* [Exercise] Repeat exactly, and only, the lines below starting at the line that contains "right ankle: (19, 228)" and ending at the line that contains "left ankle: (10, 225)", inclusive of both.

Material to process: Begin

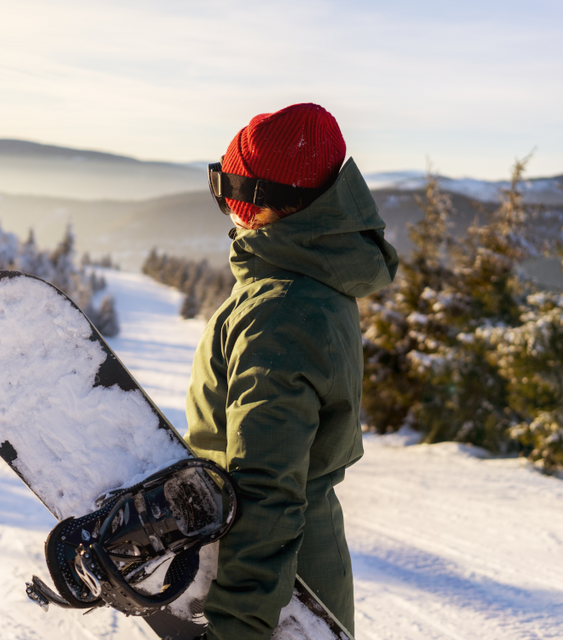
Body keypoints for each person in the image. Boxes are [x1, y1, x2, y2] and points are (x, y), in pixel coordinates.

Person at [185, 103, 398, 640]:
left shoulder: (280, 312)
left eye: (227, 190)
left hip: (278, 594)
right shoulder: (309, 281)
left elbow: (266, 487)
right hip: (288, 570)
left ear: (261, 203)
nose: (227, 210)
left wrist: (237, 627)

Material to process: End
Material to process: Begin

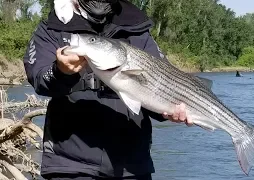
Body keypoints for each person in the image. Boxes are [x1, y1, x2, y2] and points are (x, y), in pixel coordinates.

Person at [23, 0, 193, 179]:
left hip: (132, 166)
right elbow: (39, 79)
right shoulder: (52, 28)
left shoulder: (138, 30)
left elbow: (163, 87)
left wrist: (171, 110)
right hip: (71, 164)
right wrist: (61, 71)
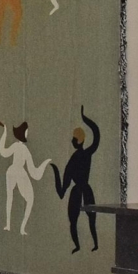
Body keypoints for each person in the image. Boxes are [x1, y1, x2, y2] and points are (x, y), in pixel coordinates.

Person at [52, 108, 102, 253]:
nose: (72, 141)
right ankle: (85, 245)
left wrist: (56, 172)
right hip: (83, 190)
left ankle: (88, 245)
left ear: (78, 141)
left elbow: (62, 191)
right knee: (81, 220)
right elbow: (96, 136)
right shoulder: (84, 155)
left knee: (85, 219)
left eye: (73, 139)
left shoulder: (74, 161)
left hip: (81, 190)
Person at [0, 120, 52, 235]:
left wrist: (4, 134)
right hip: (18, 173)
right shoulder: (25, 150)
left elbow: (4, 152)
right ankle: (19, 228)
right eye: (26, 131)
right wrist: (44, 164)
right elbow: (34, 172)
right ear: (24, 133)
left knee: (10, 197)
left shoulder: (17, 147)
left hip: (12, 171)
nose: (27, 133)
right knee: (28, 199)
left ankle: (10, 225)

Material to process: End

* [Task solution]
right ankle: (19, 228)
right eye: (26, 131)
right wrist: (44, 164)
right elbow: (34, 172)
right ear: (24, 133)
left knee: (10, 197)
left shoulder: (17, 147)
left hip: (12, 171)
nose: (27, 133)
right knee: (28, 199)
left ankle: (10, 225)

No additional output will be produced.